Secondo le rilevazioni di Confartigianato, il 98,7% dell’olio di oliva importato dall’Italia proviene da quattro Paesi: la Tunisia, con un valore di 279 milioni di euro nel 2015 (dicembre 2014-novembre 2015), detiene il 15,4% delle nostre importazioni, al terzo posto dietro al primato del 53,8% della Spagna, il 26,2% della Grecia e davanti al 3,3% del Portogallo. L’olio di oliva rappresenta il secondo prodotto esportato dalla Tunisia in Italia dopo i prodotti di abbigliamento esterno.

Nei primi 11 mesi del 2015 le importazioni di olio dell’Italia sono aumentate di 395,8 milioni e il 56% dell’incremento deriva da maggiori importazioni provenienti dalla Tunisia. Nella classifica dei Paesi europei, siamo il Paese maggiore importatore dalla Tunisia di oli e grassi vegetali e animali(il 95,2% è costituito da olio di oliva): ne acquistiamo il 46,2% del totale, davanti alla Spagna che detiene il 44,3%.

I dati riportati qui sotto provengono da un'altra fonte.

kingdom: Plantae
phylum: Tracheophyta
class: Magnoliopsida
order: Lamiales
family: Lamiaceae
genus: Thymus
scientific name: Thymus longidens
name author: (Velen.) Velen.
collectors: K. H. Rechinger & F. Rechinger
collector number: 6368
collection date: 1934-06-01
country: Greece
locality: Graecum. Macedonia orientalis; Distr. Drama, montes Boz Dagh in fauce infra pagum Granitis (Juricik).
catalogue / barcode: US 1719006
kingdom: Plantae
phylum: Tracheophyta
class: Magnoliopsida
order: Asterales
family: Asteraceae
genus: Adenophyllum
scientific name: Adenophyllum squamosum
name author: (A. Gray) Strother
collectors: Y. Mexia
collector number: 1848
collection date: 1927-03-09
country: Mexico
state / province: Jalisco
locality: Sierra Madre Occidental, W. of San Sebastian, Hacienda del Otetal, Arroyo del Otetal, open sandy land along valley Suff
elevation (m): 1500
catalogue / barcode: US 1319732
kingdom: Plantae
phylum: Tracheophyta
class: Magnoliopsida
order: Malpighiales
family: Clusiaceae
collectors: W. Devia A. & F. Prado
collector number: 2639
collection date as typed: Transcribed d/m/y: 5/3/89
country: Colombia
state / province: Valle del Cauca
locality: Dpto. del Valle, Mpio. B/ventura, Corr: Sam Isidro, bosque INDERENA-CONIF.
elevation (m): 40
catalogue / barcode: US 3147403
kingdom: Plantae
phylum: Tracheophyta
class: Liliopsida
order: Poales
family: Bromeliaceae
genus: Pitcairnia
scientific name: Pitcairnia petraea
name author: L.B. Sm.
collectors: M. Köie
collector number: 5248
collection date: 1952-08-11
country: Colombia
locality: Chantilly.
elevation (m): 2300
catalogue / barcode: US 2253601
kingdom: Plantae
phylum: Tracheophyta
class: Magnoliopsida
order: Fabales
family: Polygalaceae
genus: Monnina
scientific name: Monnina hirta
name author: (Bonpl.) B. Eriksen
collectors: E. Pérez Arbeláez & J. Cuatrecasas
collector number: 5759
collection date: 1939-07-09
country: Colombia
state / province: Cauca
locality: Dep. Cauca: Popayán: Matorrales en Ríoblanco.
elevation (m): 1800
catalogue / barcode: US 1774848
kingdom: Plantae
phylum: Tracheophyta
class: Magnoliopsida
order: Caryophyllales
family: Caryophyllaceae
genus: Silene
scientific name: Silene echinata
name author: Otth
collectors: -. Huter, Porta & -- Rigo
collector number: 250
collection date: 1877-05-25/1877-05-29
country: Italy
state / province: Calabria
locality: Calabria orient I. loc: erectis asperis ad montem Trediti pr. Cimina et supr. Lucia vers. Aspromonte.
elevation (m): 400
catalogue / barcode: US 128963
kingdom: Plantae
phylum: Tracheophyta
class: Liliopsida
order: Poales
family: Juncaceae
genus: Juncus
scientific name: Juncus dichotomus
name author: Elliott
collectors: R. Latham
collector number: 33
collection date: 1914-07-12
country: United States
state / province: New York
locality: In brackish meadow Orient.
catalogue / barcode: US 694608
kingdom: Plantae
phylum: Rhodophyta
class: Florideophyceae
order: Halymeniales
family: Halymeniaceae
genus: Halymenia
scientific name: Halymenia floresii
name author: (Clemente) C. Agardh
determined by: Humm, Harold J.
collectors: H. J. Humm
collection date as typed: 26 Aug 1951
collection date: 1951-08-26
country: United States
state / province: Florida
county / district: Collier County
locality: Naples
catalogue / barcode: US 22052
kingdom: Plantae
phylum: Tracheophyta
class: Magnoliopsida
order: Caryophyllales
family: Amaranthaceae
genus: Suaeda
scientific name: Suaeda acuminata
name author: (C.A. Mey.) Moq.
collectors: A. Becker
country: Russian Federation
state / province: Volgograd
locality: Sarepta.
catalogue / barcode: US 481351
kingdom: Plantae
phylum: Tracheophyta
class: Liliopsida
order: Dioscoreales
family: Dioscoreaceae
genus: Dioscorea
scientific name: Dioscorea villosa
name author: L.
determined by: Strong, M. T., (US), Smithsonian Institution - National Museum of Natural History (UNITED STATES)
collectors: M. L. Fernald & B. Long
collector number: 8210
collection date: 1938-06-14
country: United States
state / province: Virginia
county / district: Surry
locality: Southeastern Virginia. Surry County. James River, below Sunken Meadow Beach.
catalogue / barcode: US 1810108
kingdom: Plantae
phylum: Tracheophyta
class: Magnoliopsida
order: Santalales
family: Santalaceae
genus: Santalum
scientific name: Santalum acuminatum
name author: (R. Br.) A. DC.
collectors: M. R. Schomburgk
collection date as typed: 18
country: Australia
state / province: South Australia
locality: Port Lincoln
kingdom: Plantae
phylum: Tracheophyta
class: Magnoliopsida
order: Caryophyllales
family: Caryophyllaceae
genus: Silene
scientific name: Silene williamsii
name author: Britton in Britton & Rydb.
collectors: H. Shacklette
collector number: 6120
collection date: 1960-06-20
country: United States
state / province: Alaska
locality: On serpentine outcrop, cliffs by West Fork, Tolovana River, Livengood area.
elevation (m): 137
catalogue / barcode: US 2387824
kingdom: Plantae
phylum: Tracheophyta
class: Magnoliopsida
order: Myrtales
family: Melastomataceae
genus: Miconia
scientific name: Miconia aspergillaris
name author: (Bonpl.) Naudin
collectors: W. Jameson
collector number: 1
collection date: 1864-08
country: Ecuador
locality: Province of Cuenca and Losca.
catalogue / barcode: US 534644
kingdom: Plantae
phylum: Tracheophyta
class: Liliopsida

A livello regionale, sono proprio i territori-simbolo dell’olio made in Italy a importare la maggiore quota di olio dalla Tunisia. Infatti, nel 2015 il 55,6% delle importazioni di oli e grassi vegetali e animali è diretto in Toscana, seguita dall’Umbria con il 10%, il Lazio con l’8,6%, la Sicilia con il 6,1%, la Liguria con il 4,8%, la Puglia con il 3,4%, la Lombardia con il 3,4% e l’Abruzzo con il 3,1%. i tratta delle regioni in cui si trovano le più grandi aziende di imbottigliamento. Negli ultimi dodici mesi l’Italia ha esportato nel mondo olio di oliva per un valore di 1.503 milioni di euro.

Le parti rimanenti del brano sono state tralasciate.